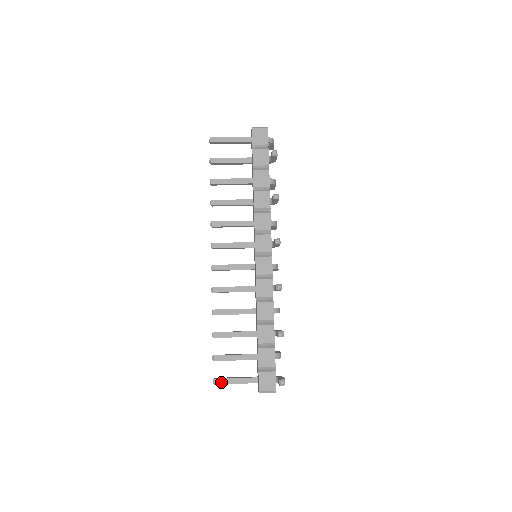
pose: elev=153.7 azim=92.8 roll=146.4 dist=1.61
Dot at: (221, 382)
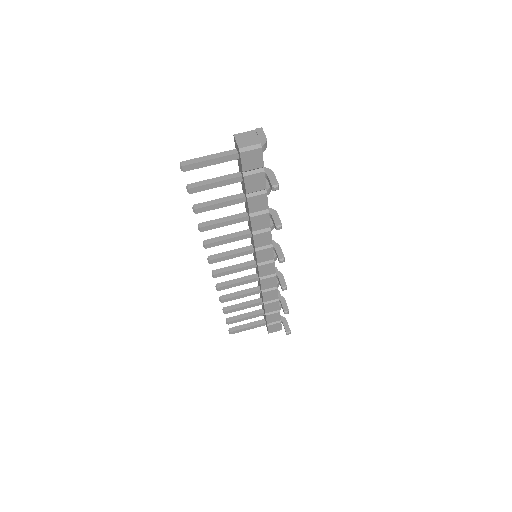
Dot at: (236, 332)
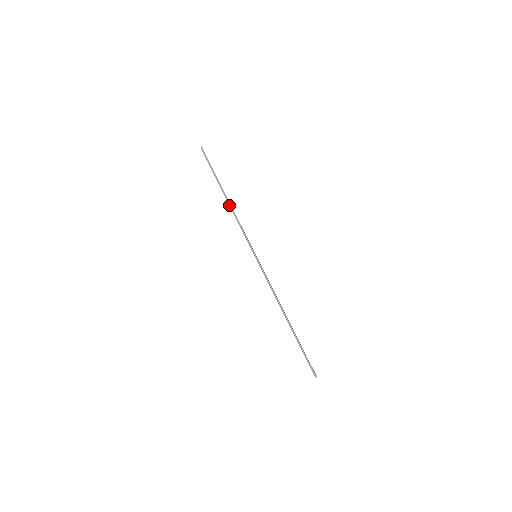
---
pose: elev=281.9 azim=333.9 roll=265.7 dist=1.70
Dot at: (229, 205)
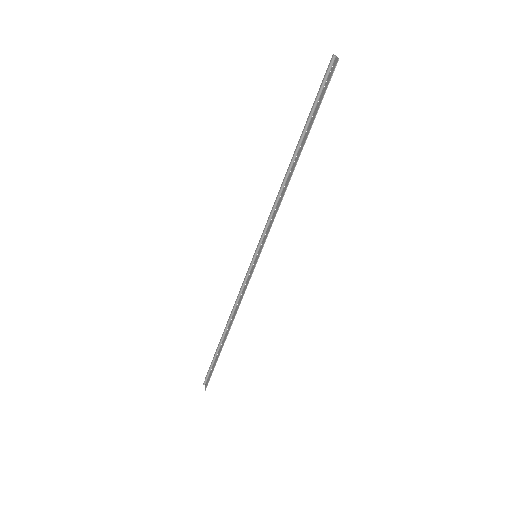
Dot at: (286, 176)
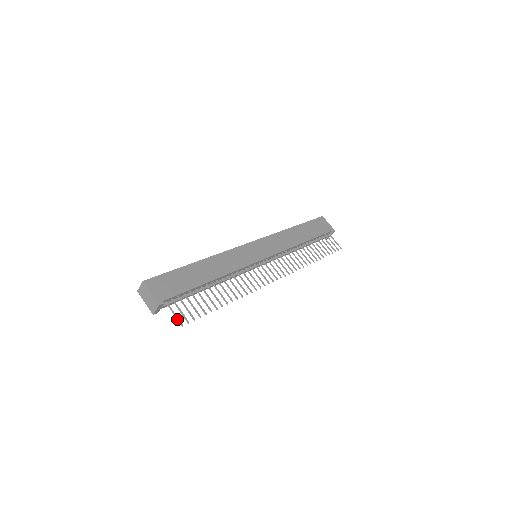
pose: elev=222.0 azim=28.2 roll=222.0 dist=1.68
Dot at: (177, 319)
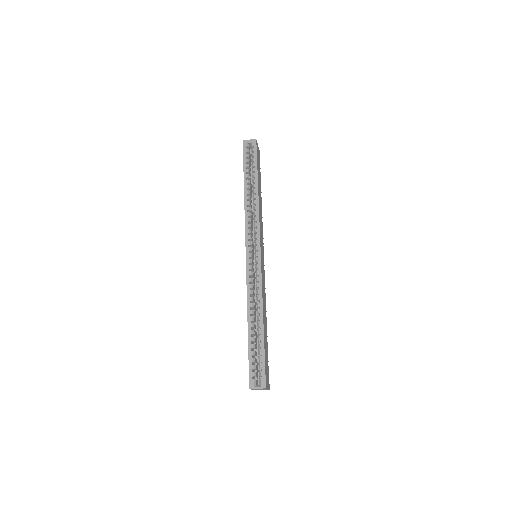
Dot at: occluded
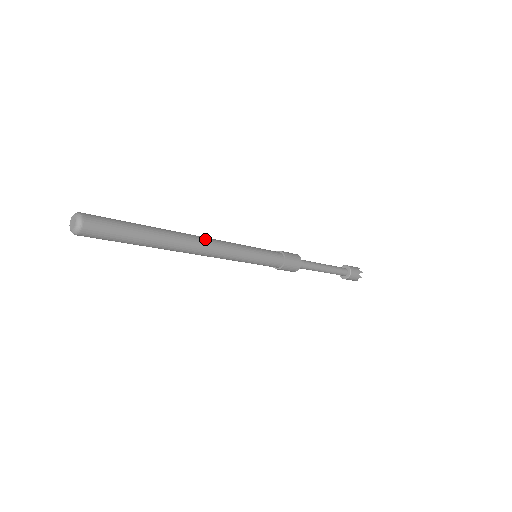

▶ _Requirement_: Convert everything in the listing from the line containing "pose: elev=153.7 azim=92.8" down to the line containing "Dot at: (236, 332)", both included, into a JSON list of strings with one string per line and blank lines omitted. Leave the pictures out of the list.

▶ _Exercise response_:
[
  "pose: elev=153.7 azim=92.8 roll=146.4 dist=1.61",
  "Dot at: (221, 382)",
  "Dot at: (236, 332)"
]